Where do you see that I said that ? :?


----------



## robo mantis (Aug 15, 2007)

> Lol Blepharopsis is a good species to begin with ampusa I think  Idolomantis will be the next step... When I will find it :lol:


This you are saying idolomantis is the next step


----------



## Djoul (Aug 15, 2007)

> When *I* will find it


:wink:

in other words ... I began with blepharopsis and now I would like to find Idolomantis.


----------



## Morpheus uk (Aug 18, 2007)

OH MY GOD!

Im got one, wooooo!

just the one piccie at the mo, cant believe how small he/she is, hope he`ll be alright while i go on holiday for 2 weeks, how long could a mantis( and one this size) go without food for?







"Sup"


----------



## robo mantis (Aug 18, 2007)

Well i guess i won't tell you since you have my dream mantis!  It can last 5 days without food maybe a week if very full.


----------



## Morpheus uk (Aug 18, 2007)

Bugger, and no one can look after them for 2 weeks, i`ll cram it full of fruitfleis out fo the bin and hope


----------



## Kruszakus (Oct 21, 2007)

After losing three Spiny Flower Mantids, I've been wondering, if this could be a good replacement - I just love this type of mantids, exotic and gives the impression of being a very good and able hunter...

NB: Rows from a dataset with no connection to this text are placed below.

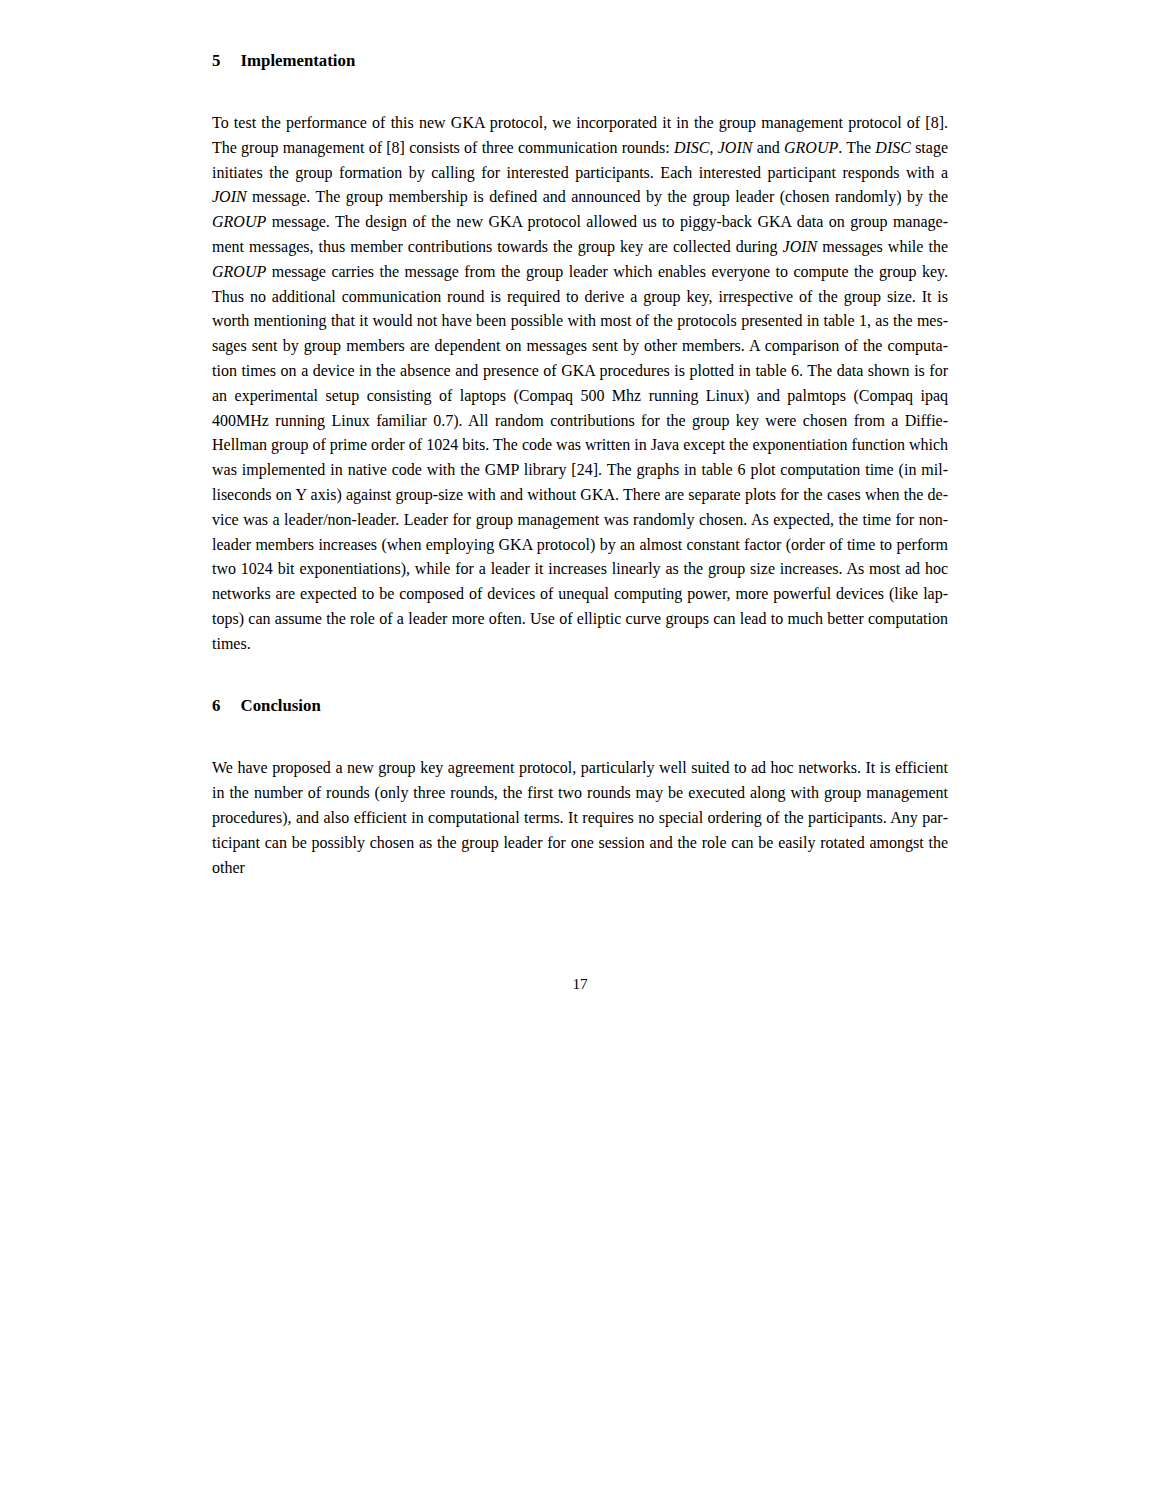5 Implementation
To test the performance of this new GKA protocol, we incorporated it in the group management protocol of [8]. The group management of [8] consists of three communication rounds: DISC, JOIN and GROUP. The DISC stage initiates the group formation by calling for interested participants. Each interested participant responds with a JOIN message. The group membership is defined and announced by the group leader (chosen randomly) by the GROUP message. The design of the new GKA protocol allowed us to piggy-back GKA data on group management messages, thus member contributions towards the group key are collected during JOIN messages while the GROUP message carries the message from the group leader which enables everyone to compute the group key. Thus no additional communication round is required to derive a group key, irrespective of the group size. It is worth mentioning that it would not have been possible with most of the protocols presented in table 1, as the messages sent by group members are dependent on messages sent by other members. A comparison of the computation times on a device in the absence and presence of GKA procedures is plotted in table 6. The data shown is for an experimental setup consisting of laptops (Compaq 500 Mhz running Linux) and palmtops (Compaq ipaq 400MHz running Linux familiar 0.7). All random contributions for the group key were chosen from a Diffie-Hellman group of prime order of 1024 bits. The code was written in Java except the exponentiation function which was implemented in native code with the GMP library [24]. The graphs in table 6 plot computation time (in milliseconds on Y axis) against group-size with and without GKA. There are separate plots for the cases when the device was a leader/non-leader. Leader for group management was randomly chosen. As expected, the time for non-leader members increases (when employing GKA protocol) by an almost constant factor (order of time to perform two 1024 bit exponentiations), while for a leader it increases linearly as the group size increases. As most ad hoc networks are expected to be composed of devices of unequal computing power, more powerful devices (like laptops) can assume the role of a leader more often. Use of elliptic curve groups can lead to much better computation times.
6 Conclusion
We have proposed a new group key agreement protocol, particularly well suited to ad hoc networks. It is efficient in the number of rounds (only three rounds, the first two rounds may be executed along with group management procedures), and also efficient in computational terms. It requires no special ordering of the participants. Any participant can be possibly chosen as the group leader for one session and the role can be easily rotated amongst the other
17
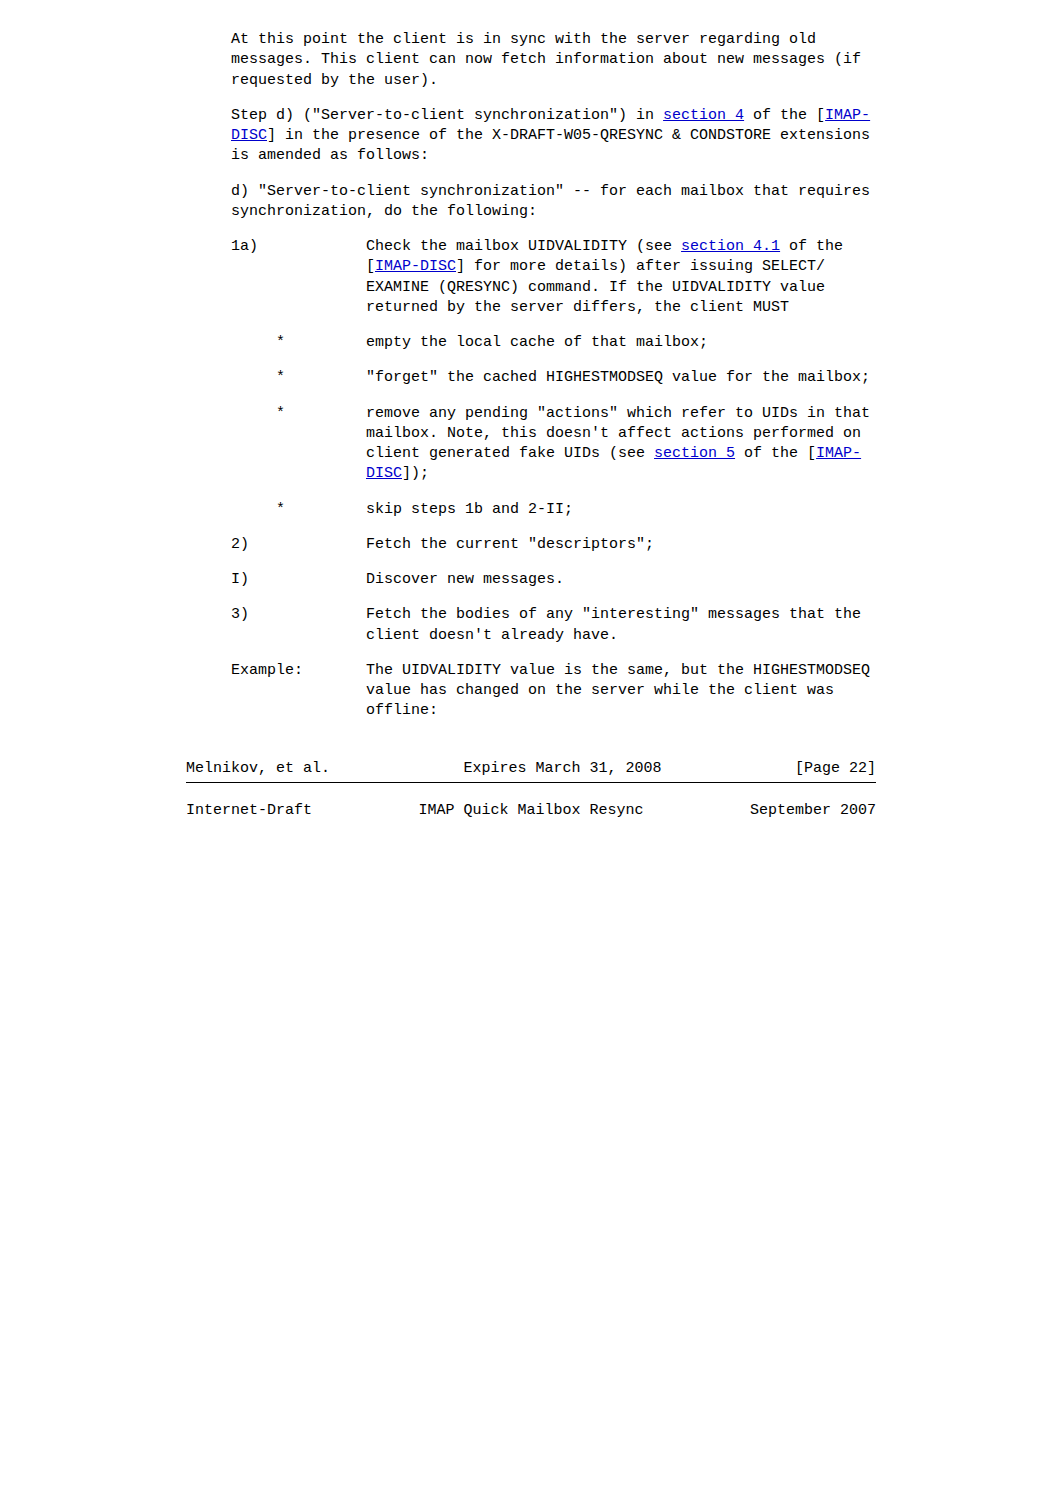At this point the client is in sync with the server regarding old messages. This client can now fetch information about new messages (if requested by the user).
Step d) ("Server-to-client synchronization") in section 4 of the [IMAP-DISC] in the presence of the X-DRAFT-W05-QRESYNC & CONDSTORE extensions is amended as follows:
d) "Server-to-client synchronization" -- for each mailbox that requires synchronization, do the following:
1a)
Check the mailbox UIDVALIDITY (see section 4.1 of the [IMAP-DISC] for more details) after issuing SELECT/ EXAMINE (QRESYNC) command. If the UIDVALIDITY value returned by the server differs, the client MUST
empty the local cache of that mailbox;
"forget" the cached HIGHESTMODSEQ value for the mailbox;
remove any pending "actions" which refer to UIDs in that mailbox. Note, this doesn't affect actions performed on client generated fake UIDs (see section 5 of the [IMAP-DISC]);
skip steps 1b and 2-II;
2)
Fetch the current "descriptors";
I)
Discover new messages.
3)
Fetch the bodies of any "interesting" messages that the client doesn't already have.
Example:
The UIDVALIDITY value is the same, but the HIGHESTMODSEQ value has changed on the server while the client was offline:
Melnikov, et al. Expires March 31, 2008 [Page 22]
Internet-Draft IMAP Quick Mailbox Resync September 2007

I'll buy six of them, all 2-3 instar - I just hope they will not give me a heart attack.


----------



## asdsdf (Oct 21, 2007)

Morpheus uk said:


> Bugger, and no one can look after them for 2 weeks, i`ll cram it full of fruitfleis out fo the bin and hope


In my op, you should get a moist substrate, spray the container well before leaving, and dump in a whole bunch of fruitlfies. (You shoult bloat the nymph too) They'll live a week, I think, cause of the water. Maybe you could try getting some pupae of d.hydei (harveest from your culture), and leave it there. After a week, when the others die, they could hatch and more food!!! Wonder if it'll work....


----------



## Morpheus uk (Oct 21, 2007)

Well he died eons ago  

How big do these guys get? im sure i read the females reach 7-8cm long, there not the same size as whalbergiis are they?


----------



## Ben.M (Oct 21, 2007)

Females reach between 5-6 cm


----------



## Kruszakus (Oct 21, 2007)

About 5-6 cm, some people claim that they grow up to 7-8 cm, but this is not true - especially outside their natural habitat.


----------



## asdsdf (Oct 21, 2007)

Morpheus uk said:


> Well he died eons ago  How big do these guys get? im sure i read the females reach 7-8cm long, there not the same size as whalbergiis are they?


......*slaps himself* Oops....just looked at the date. Did he die from hunger?


----------



## Morpheus uk (Oct 22, 2007)

Not sure exactly he died after hol holding 3 pin head crix, but he didnt bother eating them :angry:


----------